Автор книги: Алексей Ельянов
сообщить о нарушении
Текущая страница: 4 (всего у книги 22 страниц)
Глава шестая
– Ты куда? – спросила Катя.
– Да вот, прогуляться немного.
– Мишка, пройдемся тоже, подышим.
– Это как же, со своей свадьбы сбежать? Неудобно.
– А никто и не заметит. Не хочешь – я с Ленькой пройдусь.
– Да брось ты, – недовольно сказал Мишка. – Давайте тогда возьмем три-четыре такси и всей свадьбой, с ветерком...
– Не хочу, чтобы все. Или мы втроем, или я с Ленькой. Выбирай.
Катя смотрит на Мишку, Мишка смотрит на меня.
– Тогда уж на мотоцикле, – начал было Мишка и вдруг воодушевился: – А что? Поехали! Только не по улицам, по набережной. Там поменьше движение.
Вышли во двор. Мотоцикл словно бы ждал нас. Катя села в коляску, я на заднее седло. Мишка завел мотор.
– Эх, прокачу, – ухарски сказал он и увеличил обороты. Мы погнали мимо домов, мимо фонарей. Ветер хлестал в лицо. Так можно ездить только со зла. Галстук Мишки перелетал через плечо и трепыхался за спиной.
Мы мчались, обгоняя машины, под мостом чуть было не задели за металлические опоры. Ночь была теплой, безветренной, ехать было хорошо и странно. Свадьба на милицейском мотоцикле. Мишка что-то кричал, но я не слышал: ветер относил его слова. Катя оборачивалась и тоже что-то кричала непонятное. Слева, по другую сторону Обводного канала, черной скалой поднимался к небу семиэтажный дом с башенкой на крыше. На последнем этаже, там, где округляется угол дома, бледно горели три окна. Это комната нашего бывшего общежития. Кто-то живет в ней теперь? Кто спит у окна? И почему так долго не гаснет свет: «режутся» ли парни в домино, поют ли песни, справляют ли день рождения, готовятся ли к зачетам?
– Стой! – закричала Катя. – Стой, больше не хочу!
Но Мишка все гнал и гнал вдоль темной и неказистой набережной.
– Стой, Мишка! Стой!

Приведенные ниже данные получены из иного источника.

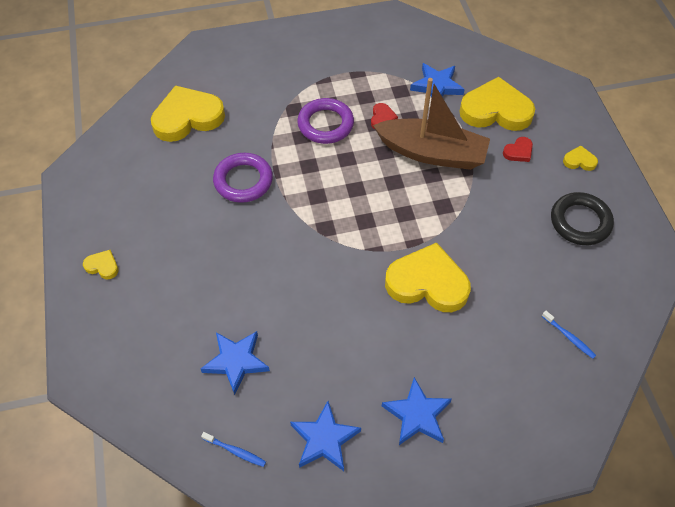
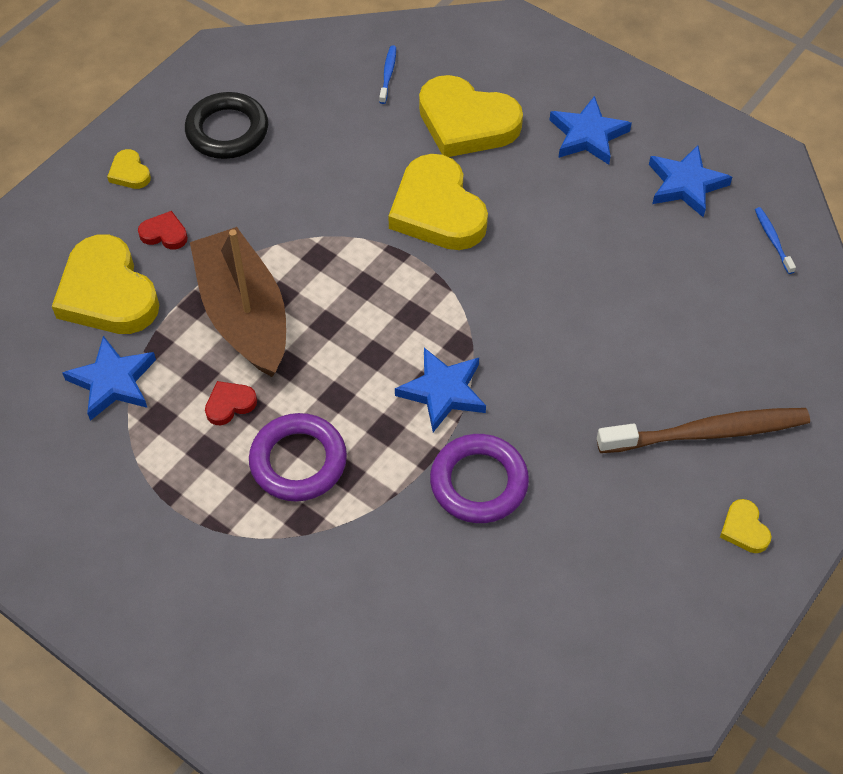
camera: 130 degrees left, 0 degrees up
yellow heart [151,85,225,142] -> yellow heart moved to [419,75,523,157]
blue star [201,331,270,395] -> blue star moved to [395,348,486,432]
none -> brown toothbrush [597,408,810,453]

Выпрыгну.
Остановились.
– В чем дело? – спросил Мишка.
– Пойду пешком, мне плохо.
– Не выдумывай, давай вернемся.
– Не могу, поезжайте одни. Я сама.
– Не дури. Тут далеко.
– Все равно не могу.
– Садись, я потихоньку, – сказал Мишка.
– Нет, поезжайте, я пойду одна.
– Вот еще, – сказал Мишка. – Садись и поехали.
– Не командуй, – сказала Катя. – Пусть вон Ленька меня проводит. А ты поезжай.

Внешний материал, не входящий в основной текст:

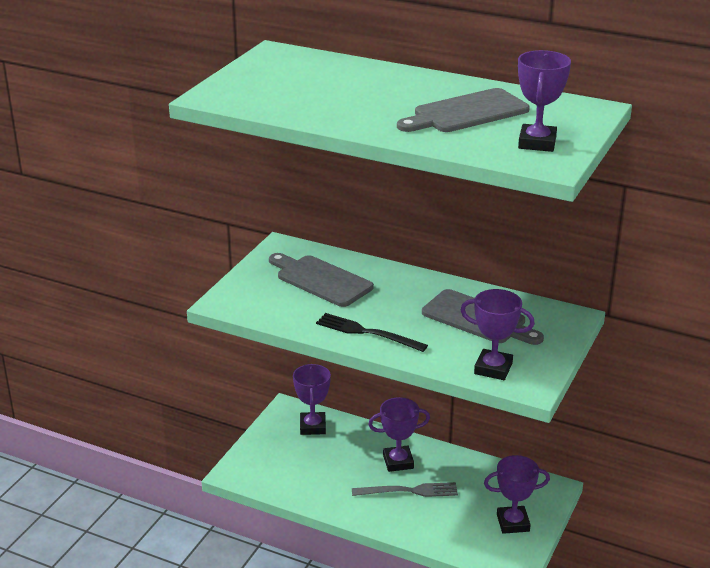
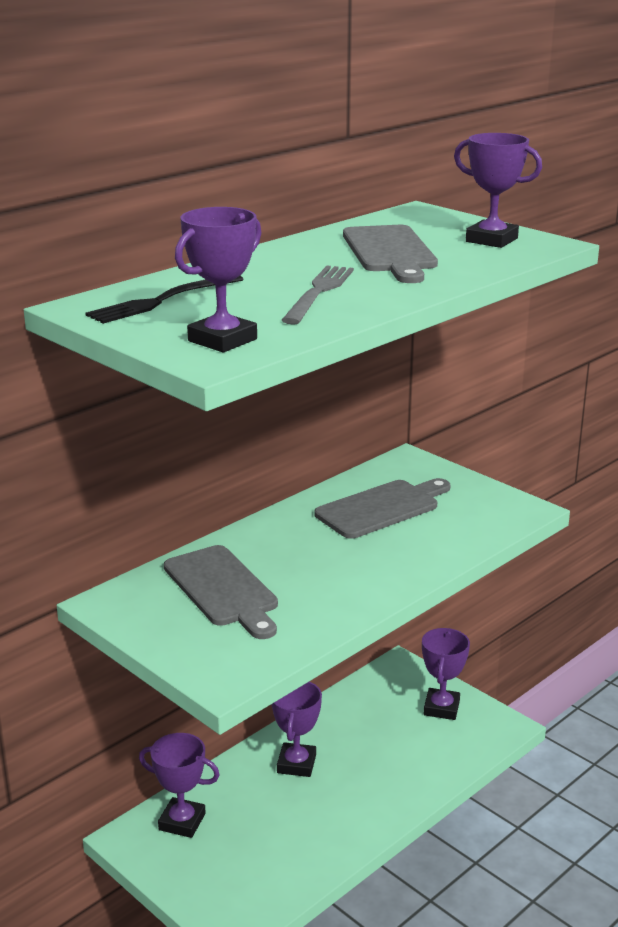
camera: 70 degrees left, 5 degrees down
grey cutting board [269,253,374,307] -> grey cutting board turned 90 degrees counterclockwise [164,545,278,639]
black fork [316,313,428,352] -> black fork moved to [85,276,244,324]
grey fork [352,482,458,497] -> grey fork moved to [281,266,354,325]
purple trophy [461,289,535,380] -> purple trophy moved to [175,207,261,353]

– А ну вас, как хотите! – Мотоцикл взревел, рванулся, и только красные огни долго еще плыли по набережной канала.
– Что с тобой, Катя? Зачем ты так?
– Давай-ка и ты уходи домой. Никто мне не нужен. Иди-иди.
– Нельзя так. Что ты?
– Помолчал бы ты, Ленька.
– Ладно, не сердись, а то возьму и оставлю, – пошутил я.
– Впервые тебе, что ли? – как-то странно ответила Катя.

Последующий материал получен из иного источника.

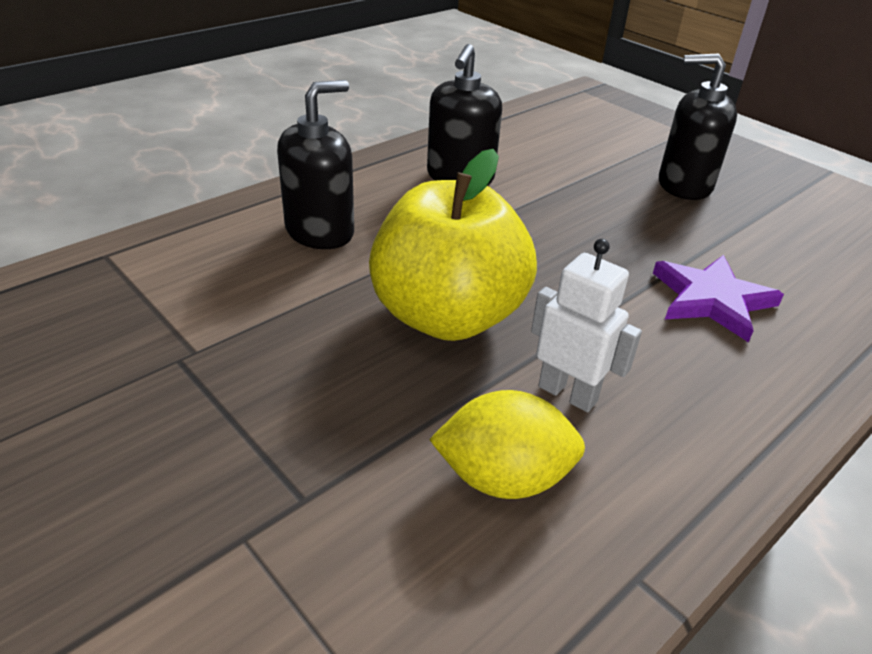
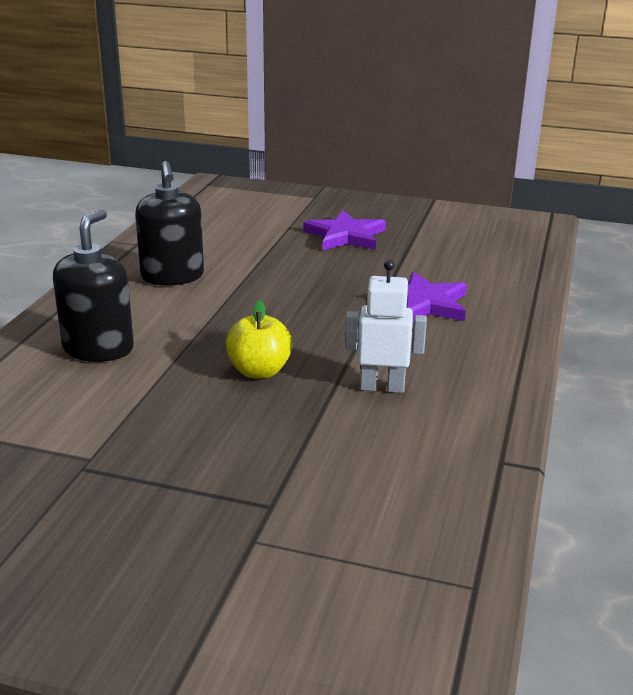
camera: 30 degrees left, 10 degrees down
yellow apple [369,149,537,341] -> yellow apple [226,300,293,378], size x0.51
yellow lemon [429,390,585,499] -> none
black soap dispenser [659,53,737,200] -> purple star [303,210,386,251]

Я порылся в карманах. Не оказалось ни сигарет, ни спичек, забыл в кухне.
Придется стрельнуть. Но пока никого не вижу.
Я стал отыскивать какого-нибудь прохожего с огоньком. Сам даже не знаю почему, не мог я смотреть в глаза Кате, и она тоже не хотела встретиться со мной взглядом, я это чувствовал. Мы остались одни и теперь не знали, что нам делать, что можно, а что нельзя. Какое счастье, что вынырнул из-под черного моста зеленый огонек такси.
– Эй, такси! – крикнула Катя и выбежала на дорогу, как будто хотела броситься под машину. Заскрипели колеса, высунулся шофер:
– Куда?
– Угостите, пожалуйста, сигареткой.
Шофер качнул головой, улыбнулся:
– И чего только не встретишь. На, держи, молодуха. Со свадьбы удрали? Может, покатать?
Катя поколебалась недолго, взглянула на меня.
– Поехали, – сказала она. – Это будет моим свадебным путешествием.
В машине похрустывало сиденье. Спинка кресла рядом с водителем была перетянута брезентовым ремнем, рессоры шумно, с бряканьем вздрагивали на выбоинах.
– Куда?
– Говори, – сказала Катя.
– Куда хотите, – сказал я. – Может быть, к центру, к Неве? А может, не стоит? – спросил я Катю. – Ты представляешь, что там будет?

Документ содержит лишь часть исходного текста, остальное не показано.